## Job a
Please answer these questions about the passage on Afghanistan:
(i) How many attacks on U.S. and allied troops were there in August 2009?
(ii) What was Saigon renamed?
(iii) Between which months are the homecomings of two Lewis-McChord Stryker brigades expected?

## Excerpted passage
::::
The ICC (International Crisis Group) says the Afghan government a “far from ready” to assume security responsibility when U.S. and NATO forces withdraw in 2014.
The ICC says the government in Kabul could collapse, especially if the next round of the country’s elections is fraudulent.
Huffington discusses the failed surge.
- Spencer Ackerman writes, “according to most of the yardsticks chosen by the military — but not all — the surge in Afghanistan fell short of its stated goal: stopping the Taliban’s momentum.”
- For instance, in August 2009, shortly before the surge began, there were 2,700 attacks on U.S. and allied troops. In August of this year there were almost 3,000.
- In August 2009, there were nearly 600 homemade bombs used against U.S. and allied troops. In August 2012? Over 600.
Joint Chiefs of Staff Chairman Gen. Martin Dempsey is still making the noises that were made during the defeat in Vietnam. Puget Sound and described the “enduring presence” he sees for American forces in Afghanistan after the planned 2014 drawdown of most Western troops.
In plain English the “enduring presence” does not sound “enduring” or a “presence”. Dempsey said, there will be “discussions” with Afghan officials about the scope of support that will be provided once the U.S. combat troops are gone. Karzai is already whining about the presence which wont’ support his wishes.
“What we have agreed on is the missions. We have agreed that we will provide training, advice and assistance at some level. We haven’t determined what level.”
In reality that is the same level of support that was given to the Generals in South Vietnam. The Vietcong took over Siagon within weeks and renamed it Ho Chi Minh City.
I Corps Commander Lt. Gen. Robert Brown and 7th Infantry Division Commander Maj. Gen. Stephen Lanza is preparing for the homecomings of two Lewis-McChord Stryker brigades between December and March. Another Stryker brigade expects to arrive soon.
::::
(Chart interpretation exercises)

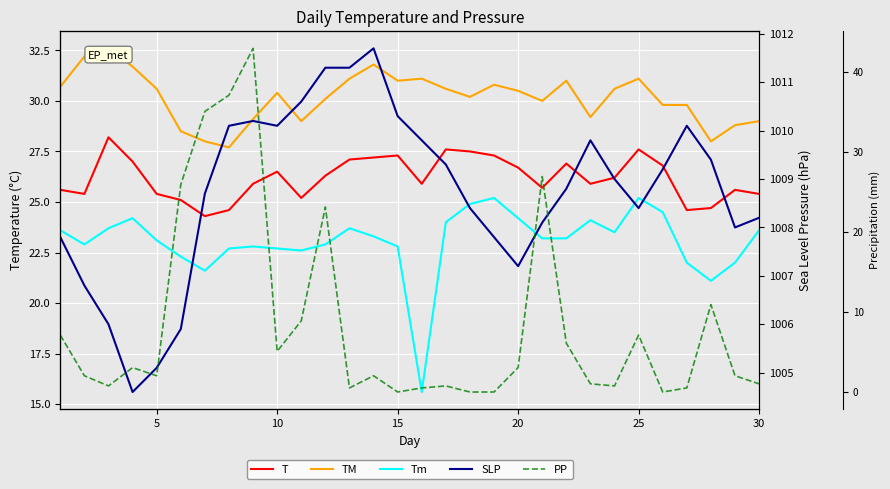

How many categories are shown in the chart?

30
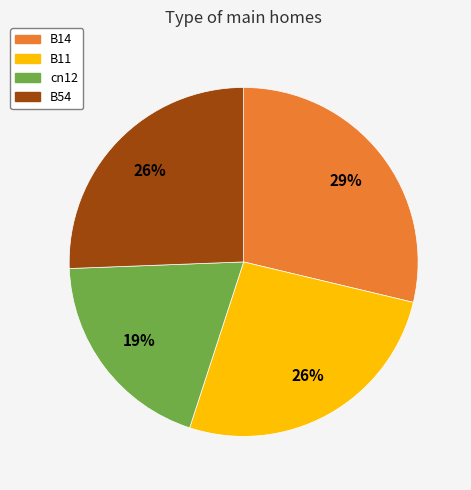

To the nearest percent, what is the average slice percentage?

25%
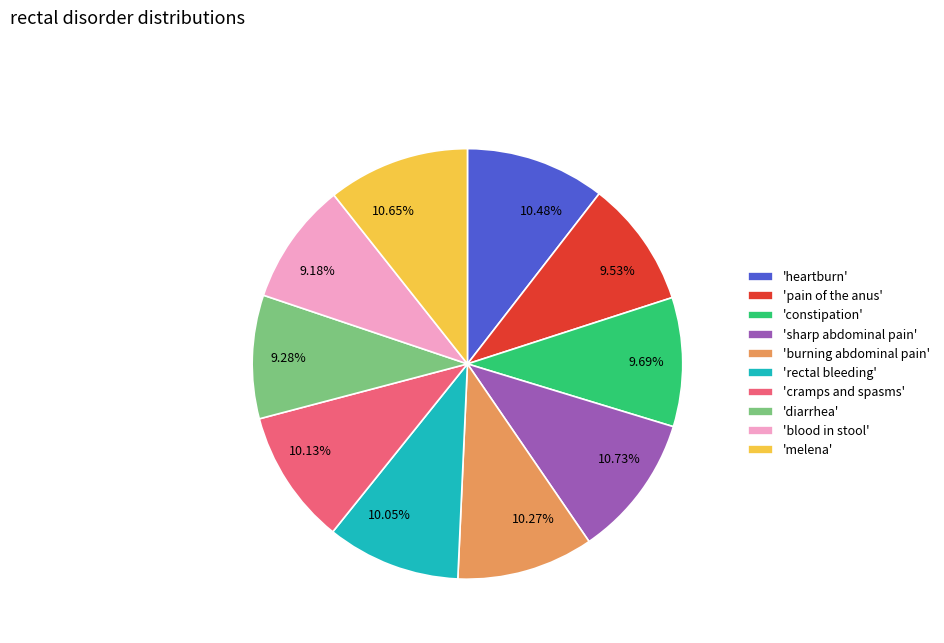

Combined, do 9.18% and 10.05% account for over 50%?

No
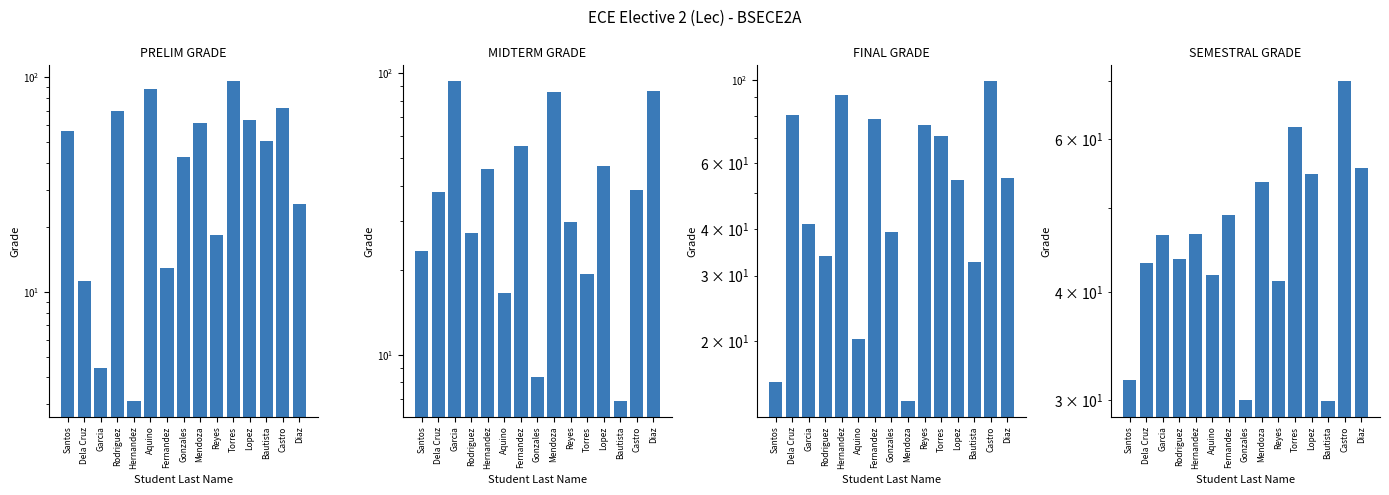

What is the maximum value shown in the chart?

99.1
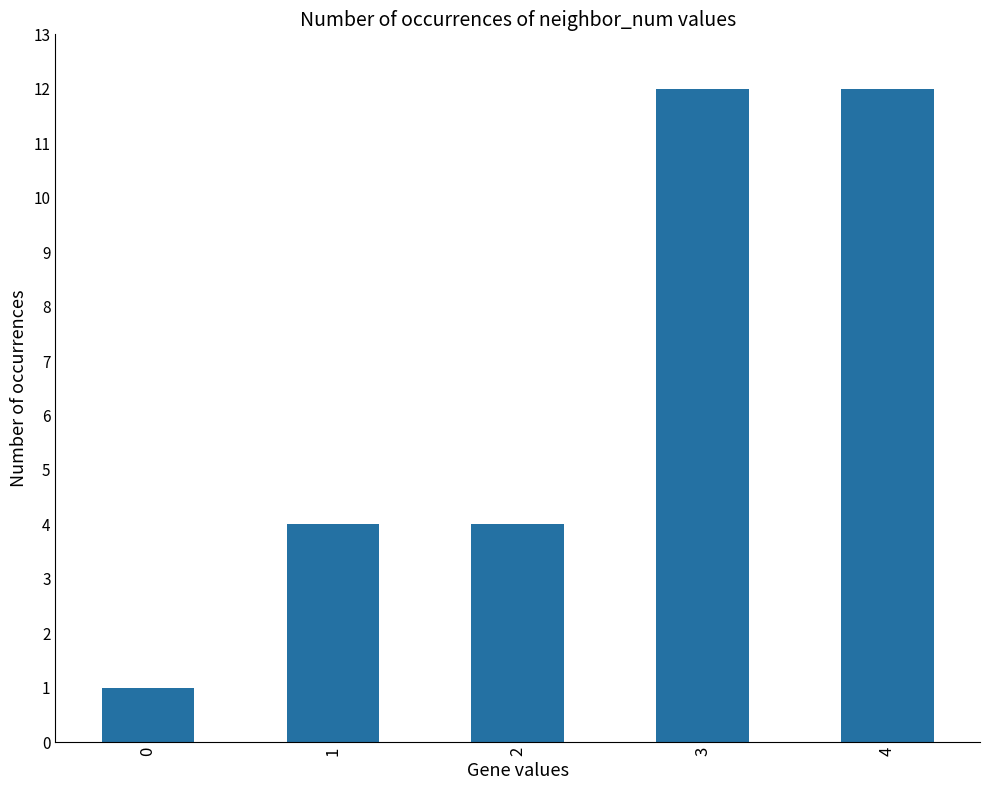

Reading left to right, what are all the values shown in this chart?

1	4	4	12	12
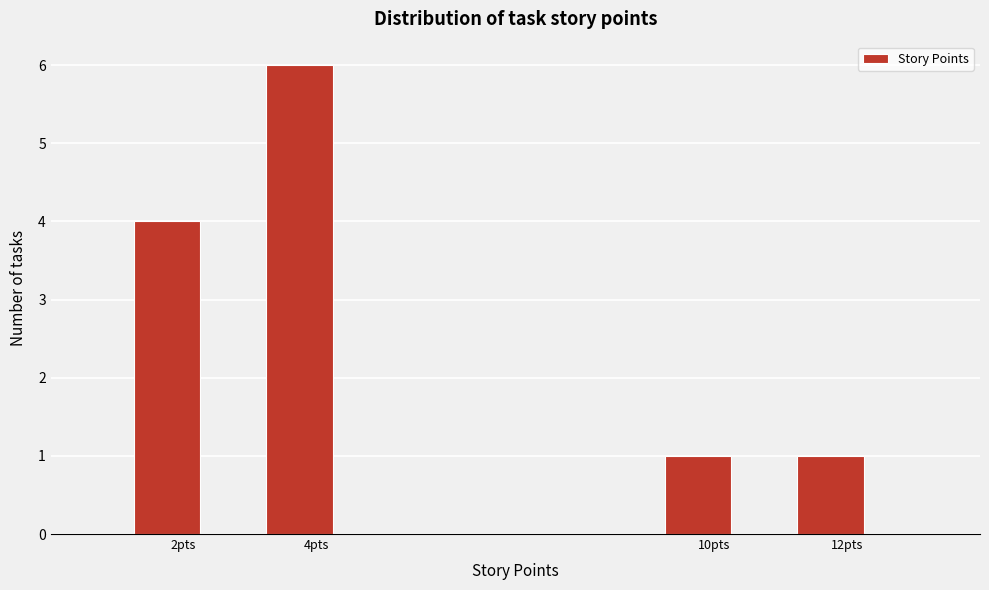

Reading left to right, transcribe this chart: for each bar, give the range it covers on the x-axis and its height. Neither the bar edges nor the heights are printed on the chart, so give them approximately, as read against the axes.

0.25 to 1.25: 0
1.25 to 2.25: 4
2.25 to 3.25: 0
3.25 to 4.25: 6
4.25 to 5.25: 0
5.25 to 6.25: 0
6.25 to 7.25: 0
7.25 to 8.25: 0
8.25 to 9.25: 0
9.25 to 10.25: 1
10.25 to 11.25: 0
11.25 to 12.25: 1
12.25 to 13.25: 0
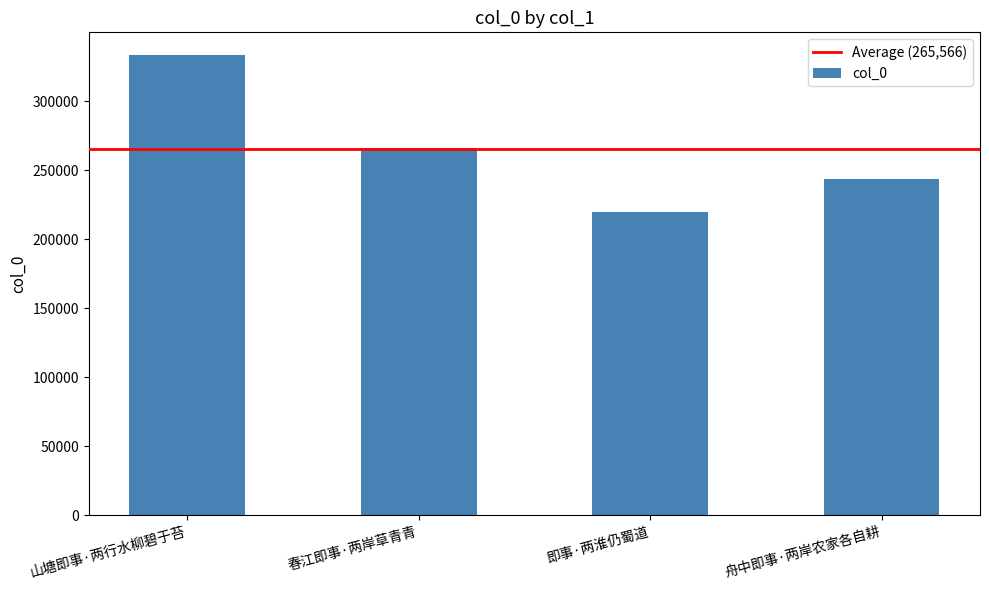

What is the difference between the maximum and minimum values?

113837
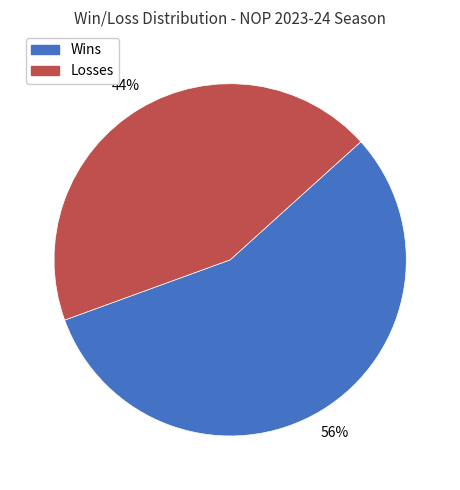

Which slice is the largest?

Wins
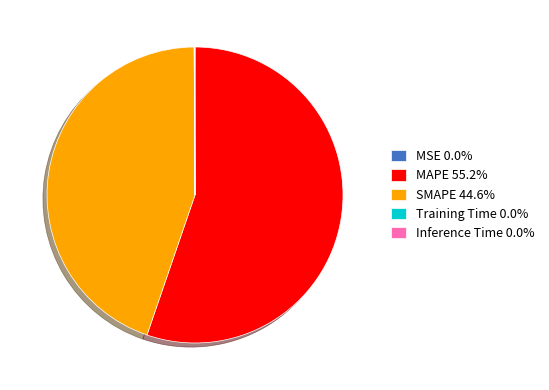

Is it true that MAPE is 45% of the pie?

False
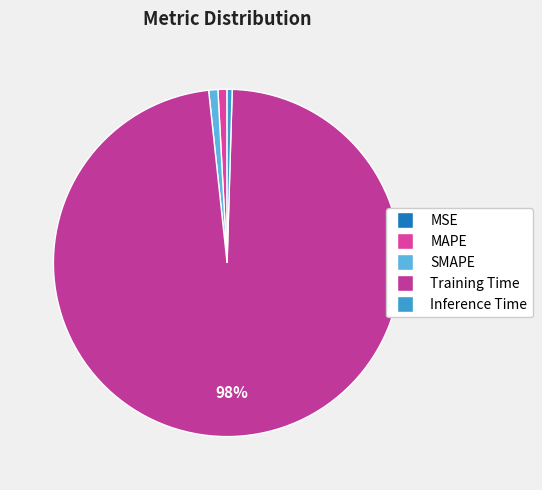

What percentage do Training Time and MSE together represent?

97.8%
::::
## Job b
From the listing, select every line that contains the word "maximum".

## Exercise answer a
(i) 2,700
(ii) Ho Chi Minh City
(iii) December and March

## Exercise answer b
What is the maximum value shown in the chart?
What is the difference between the maximum and minimum values?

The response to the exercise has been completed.